9punkt - Die Debattenrundschau vom 01.11.2025 - Gesellschaft

Ohne Wirtschaftswachstum bröckelt die Demokratie, erklärt die Ökonomin Nicola Fuchs-Schündeln im taz-Interview. Und Deutschland steckt seit drei Jahren in der Rezession. Was tun? Vor allem Frauen können immer noch nicht ihr volles Potential auf dem Arbeitsmarkt ausschöpfen, meint Fuchs-Schündelin: "Wenn Frauen anfangen, mehr zu verdienen als ihre Männer, dann machen sie wieder mehr Hausarbeit, um das zu kompensieren. Sie wissen um die Kosten und reagieren darauf. Das findet man in den USA und in Westdeutschland. In Ostdeutschland trifft es nicht zu. Das ist auch ein Grund, warum viel mehr Frauen als Männer Beförderungen ablehnen. Sie wissen, dass das für sie risikoreicher und mit mehr Kosten verbunden ist. Es gibt sehr viele talentierte Frauen, die ihre Fähigkeiten nicht entsprechend in den Arbeitsmarkt einbringen. Das ist schlecht für das Wirtschaftswachstum und sollte der Regierung nicht egal sein."
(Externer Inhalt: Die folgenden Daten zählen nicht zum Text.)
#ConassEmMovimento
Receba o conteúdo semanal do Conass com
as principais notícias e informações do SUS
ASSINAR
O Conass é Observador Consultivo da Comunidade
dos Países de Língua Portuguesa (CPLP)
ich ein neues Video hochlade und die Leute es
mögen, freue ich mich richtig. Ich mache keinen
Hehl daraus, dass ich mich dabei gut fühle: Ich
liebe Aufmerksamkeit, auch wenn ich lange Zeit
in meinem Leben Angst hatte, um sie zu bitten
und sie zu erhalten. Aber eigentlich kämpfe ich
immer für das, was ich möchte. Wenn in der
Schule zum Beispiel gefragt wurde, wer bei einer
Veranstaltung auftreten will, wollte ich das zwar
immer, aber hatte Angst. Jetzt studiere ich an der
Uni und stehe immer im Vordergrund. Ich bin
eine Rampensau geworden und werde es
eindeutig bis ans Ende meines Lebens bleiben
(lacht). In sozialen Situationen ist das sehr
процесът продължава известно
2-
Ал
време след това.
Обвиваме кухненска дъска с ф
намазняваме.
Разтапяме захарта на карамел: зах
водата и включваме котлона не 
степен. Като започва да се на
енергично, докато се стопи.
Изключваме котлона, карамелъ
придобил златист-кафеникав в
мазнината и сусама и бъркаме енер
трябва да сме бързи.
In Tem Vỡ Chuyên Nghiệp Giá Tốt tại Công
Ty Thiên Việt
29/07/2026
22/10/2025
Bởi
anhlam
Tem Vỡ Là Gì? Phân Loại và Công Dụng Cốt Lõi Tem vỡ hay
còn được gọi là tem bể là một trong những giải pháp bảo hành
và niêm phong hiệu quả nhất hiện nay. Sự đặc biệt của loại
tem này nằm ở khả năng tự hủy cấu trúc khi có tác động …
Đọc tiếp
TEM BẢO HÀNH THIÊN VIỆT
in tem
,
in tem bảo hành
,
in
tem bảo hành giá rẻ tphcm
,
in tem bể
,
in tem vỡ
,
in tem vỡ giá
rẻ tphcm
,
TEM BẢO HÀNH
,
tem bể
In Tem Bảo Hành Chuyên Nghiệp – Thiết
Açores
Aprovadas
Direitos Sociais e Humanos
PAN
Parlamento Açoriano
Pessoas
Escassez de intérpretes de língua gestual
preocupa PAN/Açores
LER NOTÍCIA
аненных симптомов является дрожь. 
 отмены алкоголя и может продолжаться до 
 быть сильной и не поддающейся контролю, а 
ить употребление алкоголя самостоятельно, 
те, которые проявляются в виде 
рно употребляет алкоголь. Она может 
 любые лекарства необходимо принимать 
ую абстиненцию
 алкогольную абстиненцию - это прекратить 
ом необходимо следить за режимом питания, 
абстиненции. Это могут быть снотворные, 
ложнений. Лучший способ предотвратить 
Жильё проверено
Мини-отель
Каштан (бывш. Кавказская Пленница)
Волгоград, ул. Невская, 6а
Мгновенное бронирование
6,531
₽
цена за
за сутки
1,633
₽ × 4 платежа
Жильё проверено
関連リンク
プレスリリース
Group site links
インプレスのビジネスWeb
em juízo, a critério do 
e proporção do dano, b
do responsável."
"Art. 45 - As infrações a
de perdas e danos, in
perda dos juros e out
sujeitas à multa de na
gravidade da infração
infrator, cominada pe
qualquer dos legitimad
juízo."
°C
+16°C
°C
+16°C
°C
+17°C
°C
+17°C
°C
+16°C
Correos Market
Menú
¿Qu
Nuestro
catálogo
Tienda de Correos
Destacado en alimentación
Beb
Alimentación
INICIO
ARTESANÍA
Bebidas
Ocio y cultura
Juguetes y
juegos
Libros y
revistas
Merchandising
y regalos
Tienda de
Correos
Wenn postkoloniale Bewegungen von Rassismus sprechen, dann wird Antisemitismus häufig ausgeklammert. Denn "Jüdinnen und Juden werden zunehmend als 'weiß' oder weißen Herrschaftsinteressen dienlich identifiziert", erklärt Uwe Mattheiß in der taz, der sich die Ausstellung "Schwarze Juden, weiße Juden?" im Jüdischen Museum in Wien angesehen hat. Die möchte genau mit diesem Irrtum aufräumen: "'Include Jews In Your Activism', fordert die Künstlerin Hannah Michelle Provisor in einer Illustration der Ausstellung, verweist auf die Diversität jüdischer Identitäten und fordert, Erfahrungen von 'Jews of Color' im intersektionalen Diskurs über Diskriminierungstatbestände mit einzubeziehen. Die Chancen dafür stehen ausgesprochen schlecht. Aktivist:innen der 'Black Lives Matter'-Demonstrationen von 2020 finden sich heute vielfach an der Spitze 'propalästinensischer' Demonstrationen. Ungeachtet des weltweiten Anstiegs antisemitischer Übergriffe nach dem 7. Oktober erklärt eine vorherrschende theoretische Begründung von antirassistischem Aktivismus die in der Schoah gipfelnde jüdische Verfolgungsgeschichte für vergangen."